- [Exercise material]:
^^^^^^^^^^^^^^^^

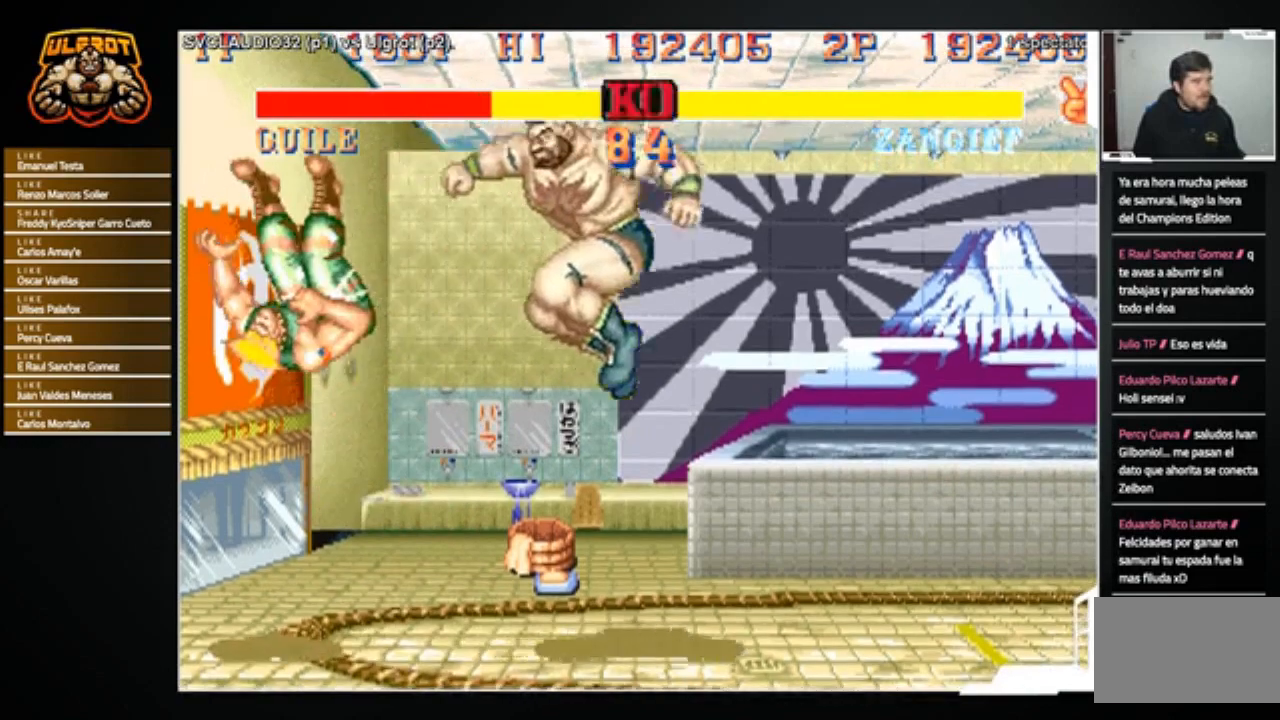
{"buttons": [], "left_stick": "left", "events": []}
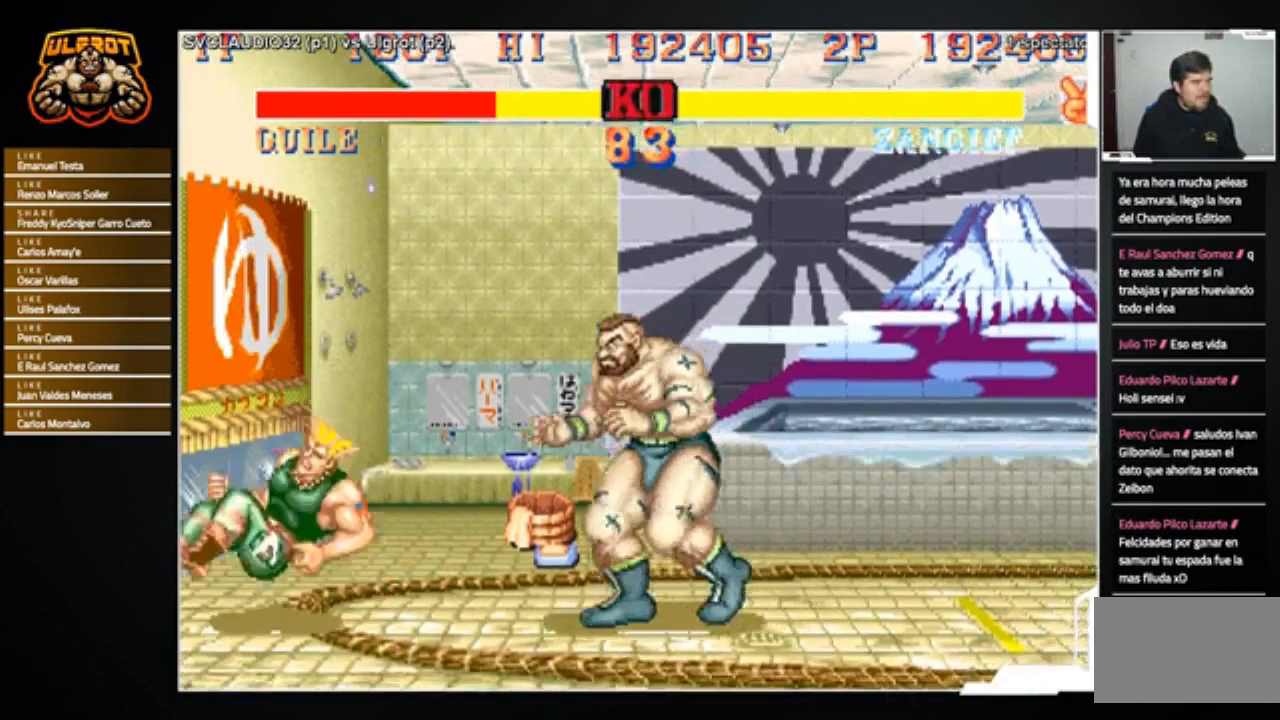
{"buttons": [], "left_stick": "center", "events": [[233, "left_stick", "up"], [300, "left_stick", "center"]]}
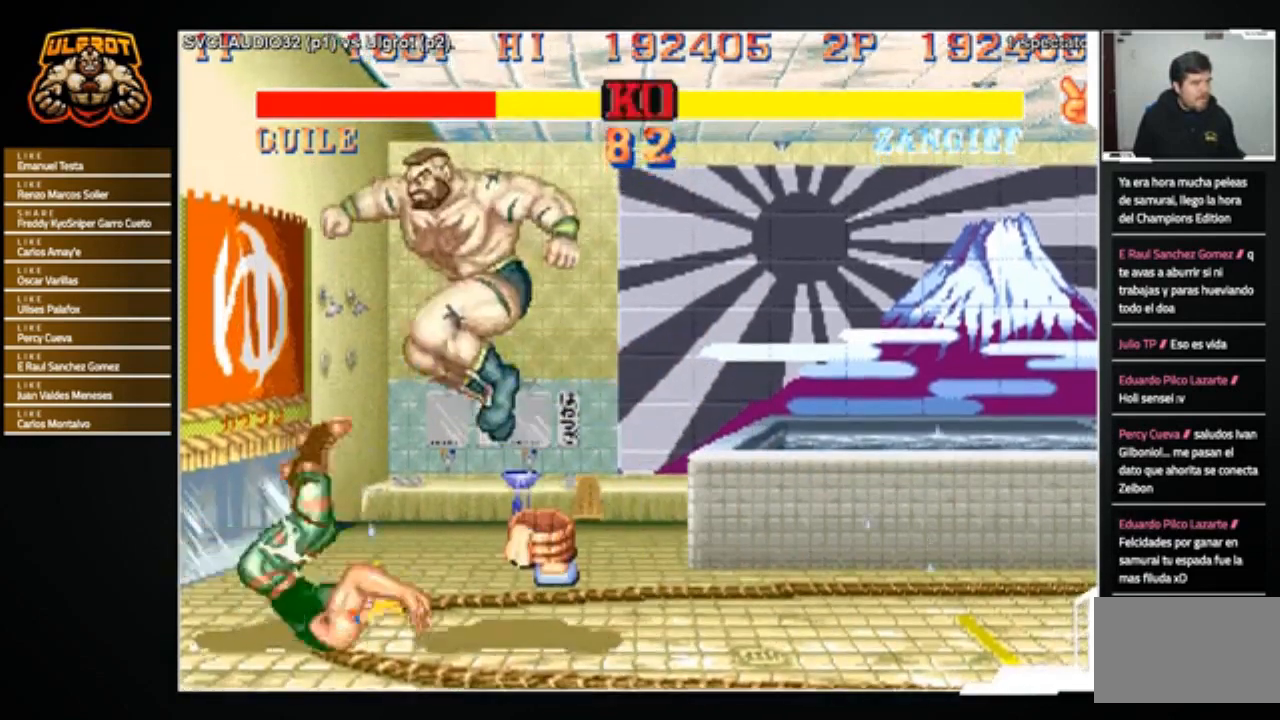
{"buttons": [], "left_stick": "down-right", "events": [[267, "left_stick", "down-right"], [334, "CROSS", "down"], [401, "CROSS", "up"]]}
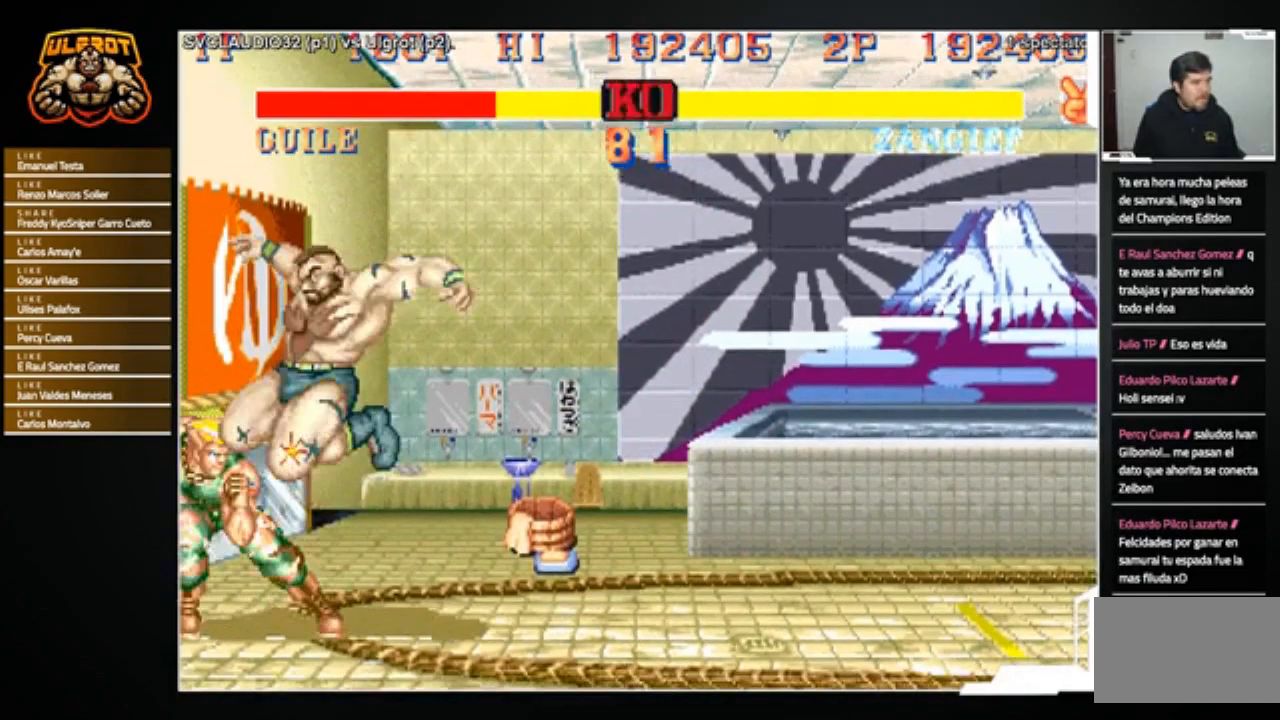
{"buttons": [], "left_stick": "down-right", "events": [[300, "SQUARE", "down"], [367, "SQUARE", "up"]]}
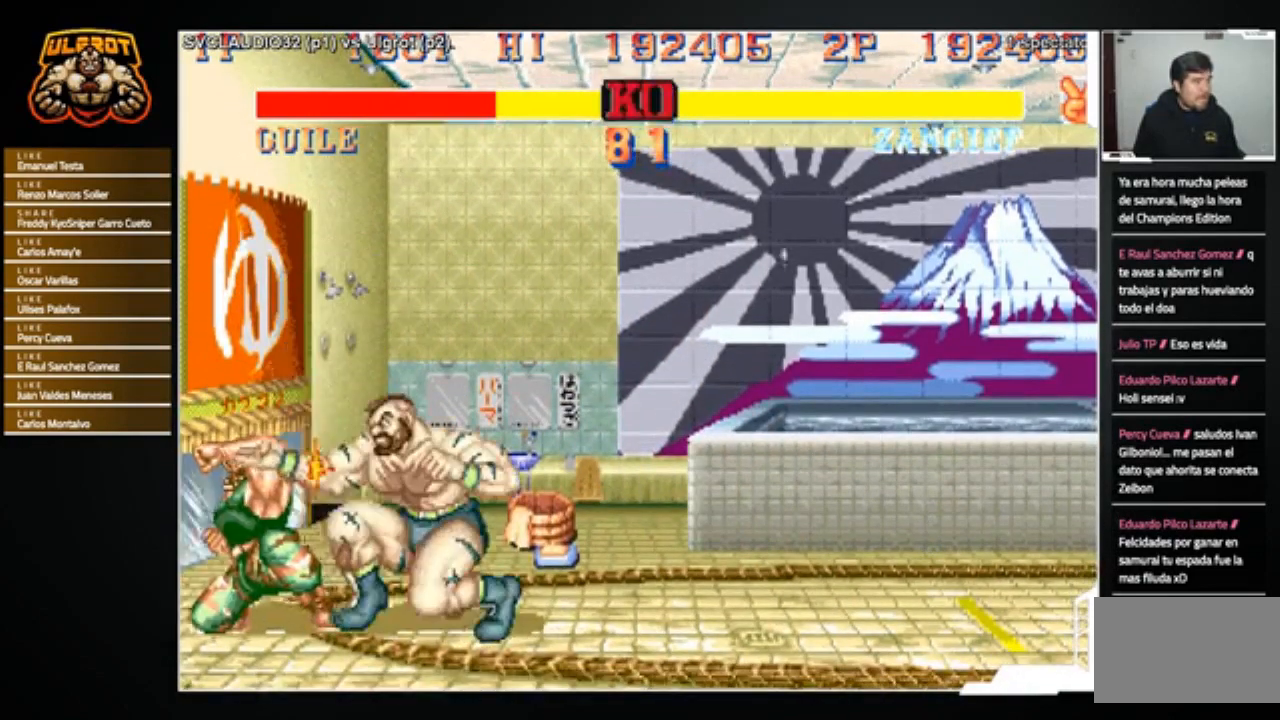
{"buttons": [], "left_stick": "center", "events": [[167, "SQUARE", "down"], [234, "SQUARE", "up"], [468, "left_stick", "center"]]}
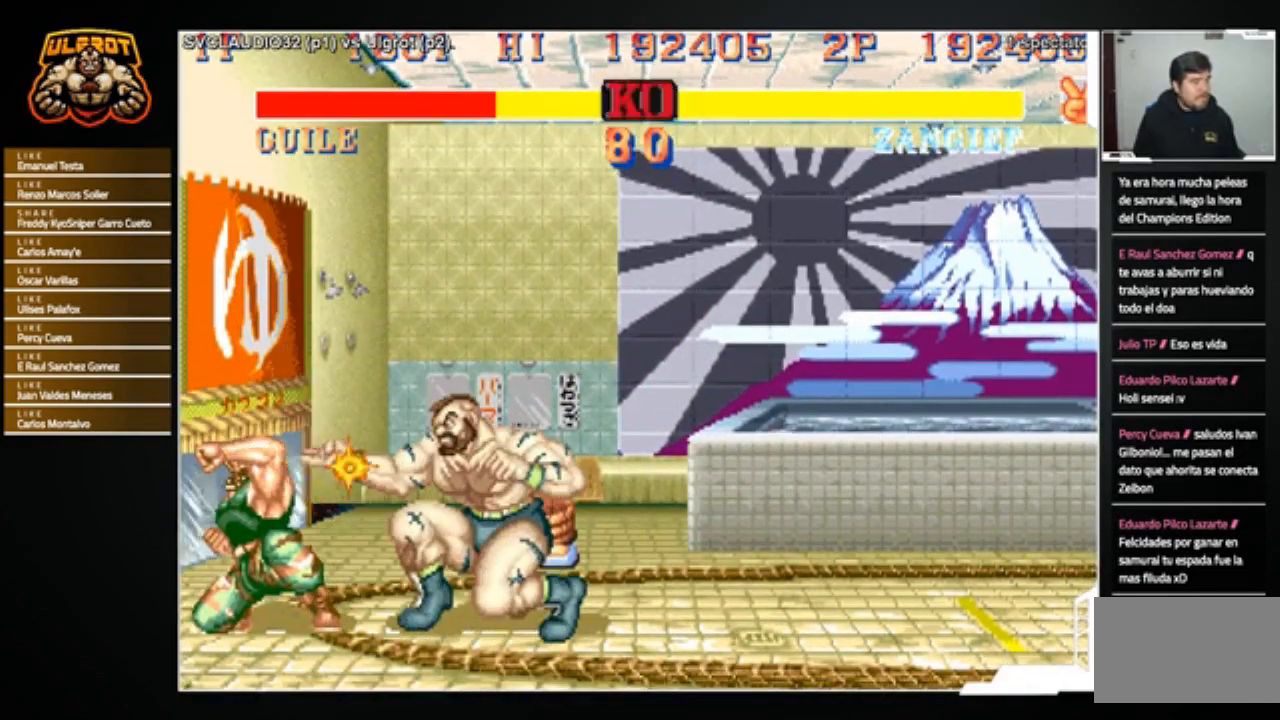
{"buttons": [], "left_stick": "down-right", "events": [[33, "left_stick", "left"], [100, "left_stick", "down"], [167, "left_stick", "right"], [233, "left_stick", "up"], [267, "R1", "down"], [300, "R1", "up"], [300, "left_stick", "left"], [400, "left_stick", "down-right"]]}
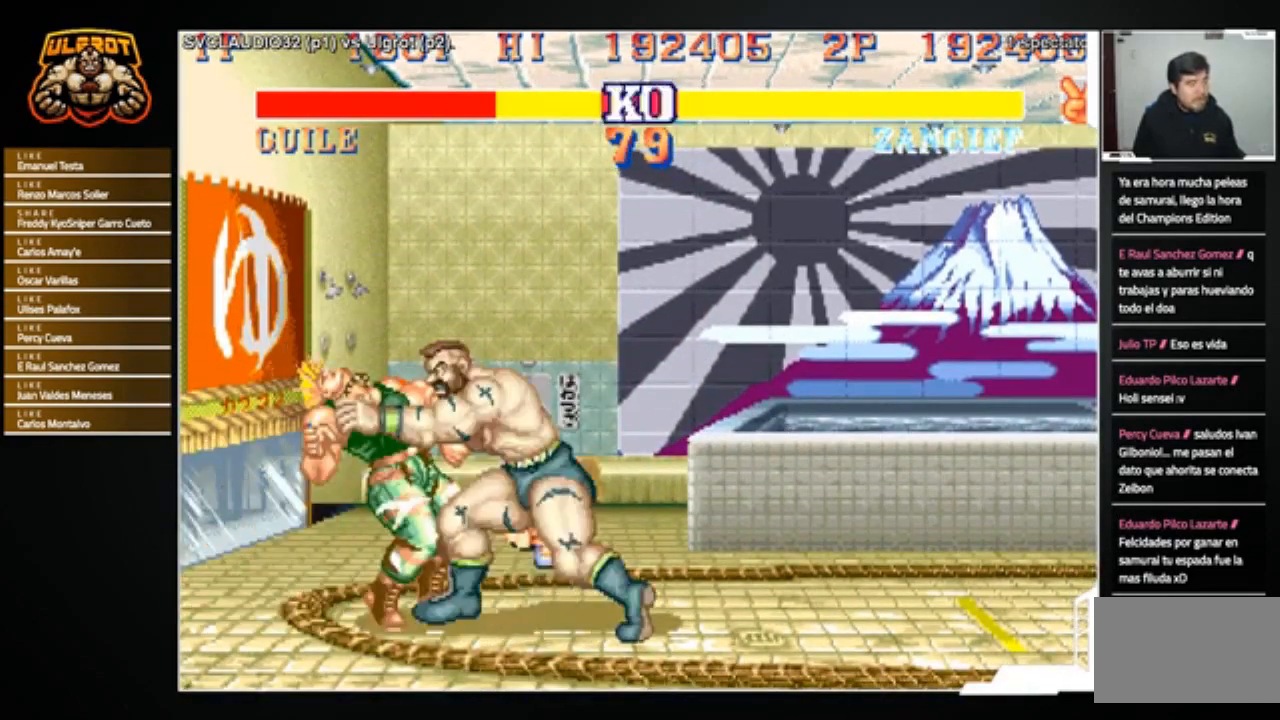
{"buttons": [], "left_stick": "center", "events": [[267, "SQUARE", "down"], [334, "SQUARE", "up"], [334, "left_stick", "center"]]}
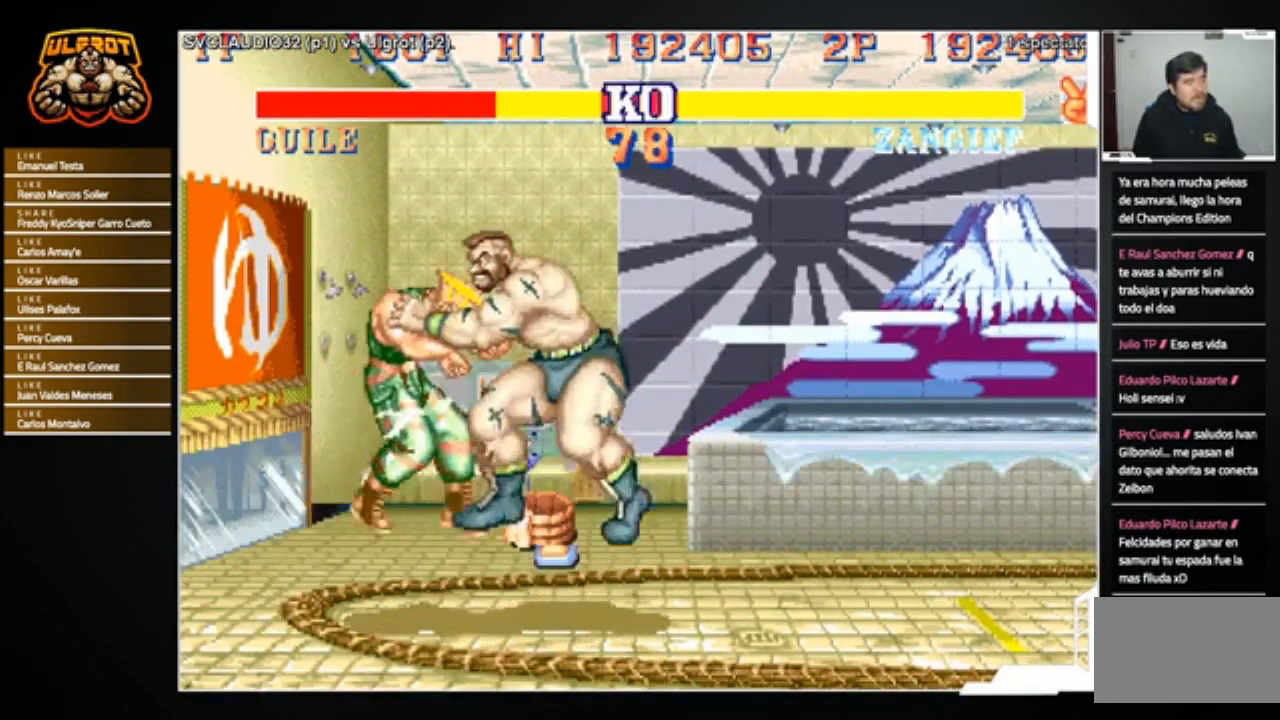
{"buttons": [], "left_stick": "center", "events": []}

^^^^^^^^^^^^^^^^

- [Exercise]:
In the entries above, find each line with "SQUARE" and copy it.

- [Reply to the exercise]:
{"buttons": [], "left_stick": "down-right", "events": [[300, "SQUARE", "down"], [367, "SQUARE", "up"]]}
{"buttons": [], "left_stick": "center", "events": [[167, "SQUARE", "down"], [234, "SQUARE", "up"], [468, "left_stick", "center"]]}
{"buttons": [], "left_stick": "center", "events": [[267, "SQUARE", "down"], [334, "SQUARE", "up"], [334, "left_stick", "center"]]}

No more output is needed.